PROBLEM STATEMENT.
Among the entries that follow, the required portion opens with the line containing "M 1334,1234 L" and closes with the line containing "M 1087,894 L". Give that portion again exactly, and nothing else.

(Stored data)
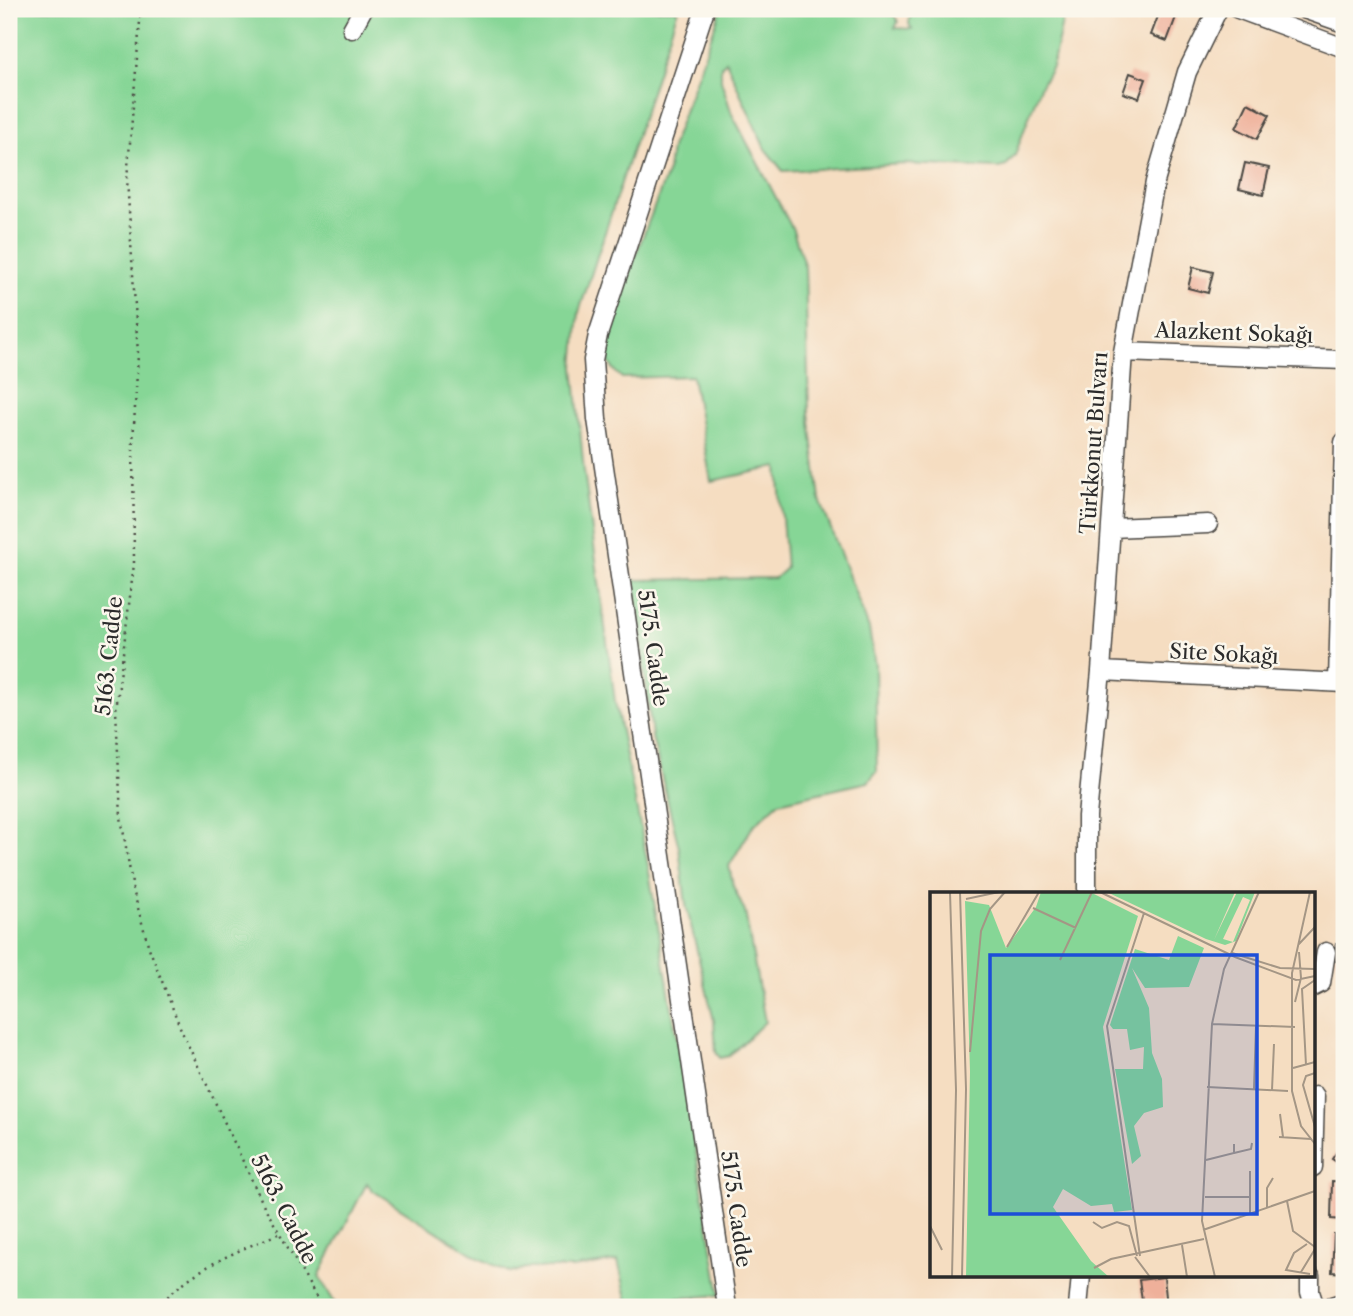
<svg xmlns="http://www.w3.org/2000/svg" width="1353" height="1316" font-family="'Libre Caslon Text',serif">
  <style>
    .green { fill: #86d696; stroke: #588060; stroke-width: 2 }
    .building { fill: #efb09a }
    .lines { fill: none; stroke-linecap: round; stroke-linejoin: round }
    .minor-casing { stroke: #494642; stroke-width: 21 }
    .path { stroke: #494642; stroke-width: 2.5; stroke-dasharray: 2 5; stroke-linecap: butt }
    .minor { stroke: #fff; stroke-width: 18 }
    .labels { text-anchor: middle; stroke-width: 5; stroke-linejoin: round; paint-order: stroke }
    .street-label { font-size: 21px; fill: #2b2b2b; stroke: #fbf7ec }
    .inset-road { fill: none; stroke: #a49685; stroke-width: 2 }
    .view { fill: #1d4ed8; fill-opacity: 0.15; stroke: #1d4ed8; stroke-width: 3.5 }
    .inset-edge { fill: none; stroke: #2b2b2b; stroke-width: 3.5 }
  </style>
  <rect width="100%" height="100%" fill="#fbf7ec"/>
  <filter id="ink" filterUnits="userSpaceOnUse"><feTurbulence type="fractalNoise" baseFrequency=".0143" numOctaves="2"/><feDisplacementMap in="SourceGraphic" scale="14" xChannelSelector="R" yChannelSelector="G"/><feConvolveMatrix kernelMatrix="1 2 1 2 8 2 1 2 1" color-interpolation-filters="sRGB"/></filter>
  <filter id="wash" filterUnits="userSpaceOnUse"><feTurbulence type="fractalNoise" baseFrequency=".00686" numOctaves="4" result="noise"/><feDisplacementMap in="SourceGraphic" scale="28" xChannelSelector="R" yChannelSelector="G"/><feGaussianBlur stdDeviation="1.57" result="paint"/><feColorMatrix in="noise" values="0 0 0 0 0 0 0 0 0 0 0 0 0 0 0 0 0 1.4 0 .05"/><feComposite in="paint" operator="in"/></filter>
  <g filter="url(#wash)">
    <rect width="100%" height="100%" fill="#f5ddc1"/>
    <!-- green -->
    <path class="green" d="M 9,9 L 678,9 L 579,312 L 574,367 L 584,471 L 615,701 L 647,860 L 720,1295 L 628,1302 L 618,1261 L 572,1268 L 525,1268 L 511,1273 L 479,1258 L 372,1190 L 367,1183 L 319,1276 L 337,1307 L 9,1307 Z
      M 721,9 L 852,9 L 895,15 L 898,22 L 895,28 L 912,29 L 909,24 L 911,9 L 1065,9 L 1052,67 L 1040,87 L 1015,155 L 1006,166 L 998,168 L 905,164 L 783,171 L 765,149 L 726,61 L 721,66 L 721,80 L 732,114 L 793,230 L 805,268 L 809,413 L 820,500 L 869,629 L 875,665 L 877,771 L 868,782 L 779,802 L 753,826 L 729,866 L 733,886 L 745,912 L 765,1022 L 729,1056 L 720,1058 L 716,1052 L 714,1021 L 686,905 L 679,848 L 652,737 L 634,580 L 775,578 L 786,568 L 778,467 L 711,481 L 692,376 L 622,378 C 602,361 606,352 608,327 L 668,171 L 671,148 Z"/>
    <g id="blocks">
      <!-- building -->
      <path class="building" d="M 1160,11 L 1176,17 L 1167,41 L 1151,35 Z
        M 1130,73 L 1146,79 L 1139,98 L 1123,93 Z
        M 1248,103 L 1270,115 L 1257,139 L 1236,128 Z
        M 1245,163 L 1269,168 L 1263,195 L 1239,189 Z
        M 1193,267 L 1213,272 L 1208,293 L 1188,288 Z
        M 1336,943 L 1344,943 L 1344,962 L 1335,961 Z
        M 1344,1141 L 1344,1167 L 1332,1159 Z
        M 1332,1181 L 1344,1182 L 1344,1220 L 1331,1219 Z
        M 1334,1234 L 1344,1234 L 1344,1273 L 1332,1272 Z
        M 1164,1277 L 1167,1307 L 1143,1307 L 1139,1280 Z"/>
    </g>
  </g>
  <g filter="url(#ink)">
    <use href="#blocks" fill-opacity="0" stroke="#494642" stroke-width="2"/>
    <g class="lines">
      <defs>
        <path id="minor" d="M 705,9 L 598,335 L 593,360 L 597,419 L 727,1307
          M 1238,9 L 1344,48
          M 1304,9 L 1344,23
          M 352,29 L 363,9
          M 1123,352 L 1344,360
          M 1111,528 L 1208,524
          M 1101,671 L 1344,683
          M 1338,683 L 1344,442
          M 1087,894 L 1087,816 L 1101,671 L 1123,352 L 1155,182 L 1187,72 L 1218,9
          M 1313,987 L 1321,983 L 1326,952
          M 1313,1167 L 1315,1096
          M 1310,1276 L 1310,1292 L 1315,1307
          M 1078,1307 L 1081,1276
          M 1329,1307 L 1344,1302"/>
      </defs>
      <!-- minor casing -->
      <use href="#minor" class="minor-casing"/>
      <!-- path -->
      <path class="path" d="M 141,9 L 127,179 L 138,354 L 133,443 L 134,564 L 116,710 L 121,817 L 133,890 L 149,948 L 182,1032 L 264,1206 L 322,1307
        M 158,1307 C 189,1270 235,1252 278,1234"/>
      <!-- minor -->
      <use href="#minor" class="minor"/>
    </g>
  </g>
  <g class="labels">
    <!-- street labels -->
    <g class="street-label">
      <text transform="translate(1234 333) rotate(2)" y="7">Alazkent Sokağı</text>
      <text transform="translate(1094 443) rotate(-86)" y="7">Türkkonut Bulvarı</text>
      <text transform="translate(653 648) rotate(82)" y="7">5175. Cadde</text>
      <text transform="translate(1224 654) rotate(3)" y="7">Site Sokağı</text>
      <text transform="translate(109 656) rotate(-84)" y="7">5163. Cadde</text>
      <text transform="translate(284 1209) rotate(63)" y="7">5163. Cadde</text>
      <text transform="translate(736 1209) rotate(82)" y="7">5175. Cadde</text>
    </g>
  </g>
  <!-- overview -->
  <g transform="translate(930 892)">
    <rect width="385" height="385" fill="#f5ddc1"/>
    <path d="M 111,0 L 160,0 L 208,24 L 173,135 L 202,318 L 184,320 L 182,312 L 161,314 L 133,297 L 123,315 L 161,369 L 179,385 L 36,385 L 40,180 L 35,9 L 59,13 L 76,56 L 106,15 ZM 305,0 L 284,48 L 307,0 L 325,0 L 306,49 L 295,53 L 276,47 L 179,1 ZM 313,5 L 320,8 L 303,50 L 293,47 ZM 248,44 L 274,56 L 259,95 L 215,96 L 202,76 L 219,116 L 222,161 L 232,187 L 233,215 L 214,221 L 204,234 L 211,264 L 202,272 L 185,177 L 213,177 L 214,155 L 200,158 L 197,137 L 183,137 L 180,133 L 205,57 L 239,68 Z" fill="#86d696" fill-rule="evenodd"/>
    <path class="inset-road" d="M 20,0 L 26,198 L 22,385M 30,0 L 36,197 L 32,385M 170,0 L 305,65 L 366,88 L 385,84M 380,0 L 362,81 L 362,199 L 371,234 L 385,252M 36,7 L 69,0M 103,16 L 146,36M 368,53 L 385,35M 77,55 L 109,0M 302,61 L 350,76 L 385,77M 130,68 L 162,0M 0,96 L 0,120M 365,110 L 371,86 L 369,60M 282,132 L 365,135M 40,160 L 51,39 L 60,17 L 75,0M 376,173 L 372,97 L 385,88M 363,176 L 385,170M 385,181 L 376,184 L 373,193 L 385,235M 277,195 L 358,199M 324,197 L 326,134M 342,198 L 344,152M 350,222 L 353,245M 349,245 L 381,247M 304,261 L 321,257 L 322,251M 276,268 L 304,261 L 304,252M 320,279 L 320,322M 275,305 L 319,305M 357,309 L 363,339 L 385,355M 337,316 L 337,296 L 343,286M 163,330 L 172,336 L 187,330 L 199,334 L 207,364M 0,334 L 12,358M 273,338 L 385,299M 377,352 L 364,361 L 356,378 L 380,382M 252,353 L 257,385M 210,364 L 177,134 L 214,21M 205,365 L 220,385M 164,376 L 181,367 L 274,347M 371,380 L 385,357M 285,385 L 272,329 L 282,132 L 294,77 L 329,0"/>
    <path class="view" d="M 60,63 L 327,63 L 327,322 L 60,322 Z"/>
    <rect width="385" height="385" class="inset-edge"/>
  </g>
  <!-- margin -->
  <rect width="1353" height="1316" fill="none" stroke="#fbf7ec" stroke-width="35"/>
</svg>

RESPONSE TO THE TASK.
        M 1334,1234 L 1344,1234 L 1344,1273 L 1332,1272 Z
        M 1164,1277 L 1167,1307 L 1143,1307 L 1139,1280 Z"/>
    </g>
  </g>
  <g filter="url(#ink)">
    <use href="#blocks" fill-opacity="0" stroke="#494642" stroke-width="2"/>
    <g class="lines">
      <defs>
        <path id="minor" d="M 705,9 L 598,335 L 593,360 L 597,419 L 727,1307
          M 1238,9 L 1344,48
          M 1304,9 L 1344,23
          M 352,29 L 363,9
          M 1123,352 L 1344,360
          M 1111,528 L 1208,524
          M 1101,671 L 1344,683
          M 1338,683 L 1344,442
          M 1087,894 L 1087,816 L 1101,671 L 1123,352 L 1155,182 L 1187,72 L 1218,9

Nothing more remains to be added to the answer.